Accordingly, an improved system and method that would address the aforementioned issues is needed.

BRIEF DESCRIPTION OF THE INVENTION

In accordance with one exemplary embodiment of the present invention, a system for detecting a moving hot bearing or wheel of a rail car is provided. The system includes a first comparator for receiving input signals representative of radiation emitted by the moving hot rail car bearing or wheel and for comparing the input signals to a threshold value. The system further includes a counter for counting incidents of the input signals exceeding the threshold value and a second comparator for comparing a number of incidents of the input signals exceeding the threshold value to a count threshold as an indication of detection of a hot rail car bearing or wheel.
In accordance with another embodiment of the present invention, a system for detecting a moving hot bearing or wheel of a rail car is provided.
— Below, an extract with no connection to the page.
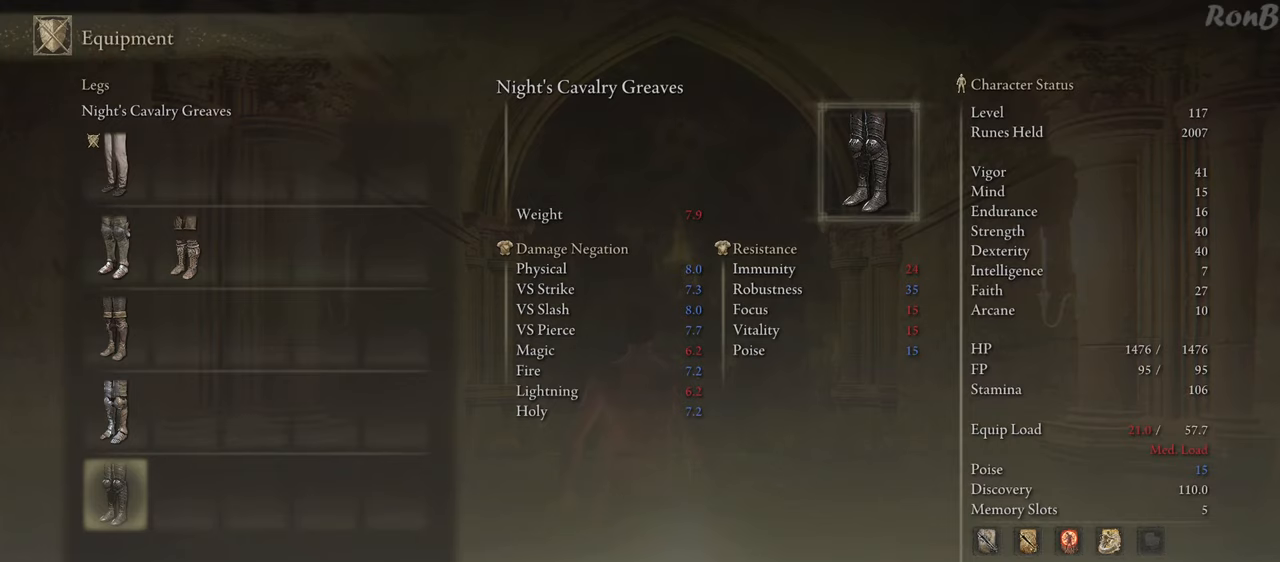
{"buttons": [], "left_stick": "center", "right_stick": "center", "events": [[150, "CROSS", "down"], [233, "CROSS", "up"]]}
The system includes sensors disposed adjacent to a rail for detecting a radiation emitted by the moving hot rail bearing or wheel and a first comparator to receive input signal from the sensors representative of radiation emitted by the moving hot rail car bearing or wheel, and to compare the input signals to a threshold value. The system further includes a counter for counting incidents of the input signals exceeding the threshold value and a second comparator to compare a number of incidents of the input signals exceeding the threshold value to a count threshold as an indication of detection of a hot rail car bearing or wheel.
In accordance with yet another embodiment of the present invention, a system for detecting a moving hot bearing or wheel of a rail car is provided. The system includes sensors disposed adjacent to a rail for detecting the radiation emitted by the moving hot rail bearing or wheel and a first comparator to receive input signals from the sensors representative of radiation emitted by the moving hot rail car bearing or wheel, and to compare the input signals to a threshold value. The system further includes a rank filter to filter output of the comparator as an indication of detection of a hot rail car bearing or wheel.

BRIEF DESCRIPTION OF THE DRAWINGS

These and other features, aspects, and advantages of the present invention will become better understood when the following detailed description is read with reference to the accompanying drawings in which like characters represent like parts throughout the drawings, wherein:

FIG. 1 is a diagrammatical representation of an exemplary system for detecting hot rail car bearings and wheel surfaces;

FIG. 2 is a diagrammatical representation of functional components of the hot bearing detection system of FIG. 1;

FIG. 3 is a diagrammatic representation of a rank filter for detecting hot rail car bearings and wheels;

FIG. 4 is a diagrammatic representation of comparator-counter-comparator system for detecting hot rail car bearings and wheels, in accordance with an embodiment of the present invention;

FIG. 5 is a diagrammatic representation of a comparator-filter system for detecting hot rail car bearings and wheels, in accordance with an embodiment of the present invention; and

FIG. 6 represents a decision threshold adjustment algorithm in accordance with an embodiment of the present invention.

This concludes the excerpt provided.